__Request__:
Copy the items from the very start through the line containing "What is the total", keeping every line identical, and stop after that line.

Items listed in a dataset
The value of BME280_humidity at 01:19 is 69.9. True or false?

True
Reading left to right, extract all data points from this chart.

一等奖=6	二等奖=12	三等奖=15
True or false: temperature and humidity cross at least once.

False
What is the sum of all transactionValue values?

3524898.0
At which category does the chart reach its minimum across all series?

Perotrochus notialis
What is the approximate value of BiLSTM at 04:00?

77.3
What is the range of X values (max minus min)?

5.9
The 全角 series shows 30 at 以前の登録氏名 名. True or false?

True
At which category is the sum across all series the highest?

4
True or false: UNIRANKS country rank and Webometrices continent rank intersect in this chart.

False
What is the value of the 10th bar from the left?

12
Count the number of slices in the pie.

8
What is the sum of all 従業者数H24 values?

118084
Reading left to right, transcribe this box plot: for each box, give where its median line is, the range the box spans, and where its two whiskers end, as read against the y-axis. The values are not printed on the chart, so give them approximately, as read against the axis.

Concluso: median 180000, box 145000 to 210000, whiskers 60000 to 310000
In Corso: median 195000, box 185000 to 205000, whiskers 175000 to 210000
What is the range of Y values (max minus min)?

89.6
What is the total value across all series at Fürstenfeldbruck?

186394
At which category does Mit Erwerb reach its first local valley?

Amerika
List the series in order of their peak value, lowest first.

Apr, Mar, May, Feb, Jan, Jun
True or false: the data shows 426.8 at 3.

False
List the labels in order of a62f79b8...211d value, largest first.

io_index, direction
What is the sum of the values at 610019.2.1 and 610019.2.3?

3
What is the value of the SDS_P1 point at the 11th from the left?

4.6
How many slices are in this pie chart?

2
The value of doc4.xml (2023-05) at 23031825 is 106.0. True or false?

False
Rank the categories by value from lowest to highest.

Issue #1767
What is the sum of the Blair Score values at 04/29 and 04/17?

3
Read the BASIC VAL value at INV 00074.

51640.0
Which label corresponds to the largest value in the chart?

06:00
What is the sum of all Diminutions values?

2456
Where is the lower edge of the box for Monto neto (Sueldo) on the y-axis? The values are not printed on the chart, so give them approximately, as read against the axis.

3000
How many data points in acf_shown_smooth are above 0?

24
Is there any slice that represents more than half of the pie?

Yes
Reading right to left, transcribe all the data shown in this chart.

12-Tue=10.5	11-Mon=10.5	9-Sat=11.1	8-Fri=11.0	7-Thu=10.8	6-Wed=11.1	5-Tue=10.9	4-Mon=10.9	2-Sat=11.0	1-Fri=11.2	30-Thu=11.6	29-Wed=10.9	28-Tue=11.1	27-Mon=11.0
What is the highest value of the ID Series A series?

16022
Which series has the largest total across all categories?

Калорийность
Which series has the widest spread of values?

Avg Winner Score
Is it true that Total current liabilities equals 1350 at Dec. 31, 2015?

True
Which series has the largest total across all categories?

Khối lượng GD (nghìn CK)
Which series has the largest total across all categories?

__Written solution__:
The value of BME280_humidity at 01:19 is 69.9. True or false?

True
Reading left to right, extract all data points from this chart.

一等奖=6	二等奖=12	三等奖=15
True or false: temperature and humidity cross at least once.

False
What is the sum of all transactionValue values?

3524898.0
At which category does the chart reach its minimum across all series?

Perotrochus notialis
What is the approximate value of BiLSTM at 04:00?

77.3
What is the range of X values (max minus min)?

5.9
The 全角 series shows 30 at 以前の登録氏名 名. True or false?

True
At which category is the sum across all series the highest?

4
True or false: UNIRANKS country rank and Webometrices continent rank intersect in this chart.

False
What is the value of the 10th bar from the left?

12
Count the number of slices in the pie.

8
What is the sum of all 従業者数H24 values?

118084
Reading left to right, transcribe this box plot: for each box, give where its median line is, the range the box spans, and where its two whiskers end, as read against the y-axis. The values are not printed on the chart, so give them approximately, as read against the axis.

Concluso: median 180000, box 145000 to 210000, whiskers 60000 to 310000
In Corso: median 195000, box 185000 to 205000, whiskers 175000 to 210000
What is the range of Y values (max minus min)?

89.6
What is the total value across all series at Fürstenfeldbruck?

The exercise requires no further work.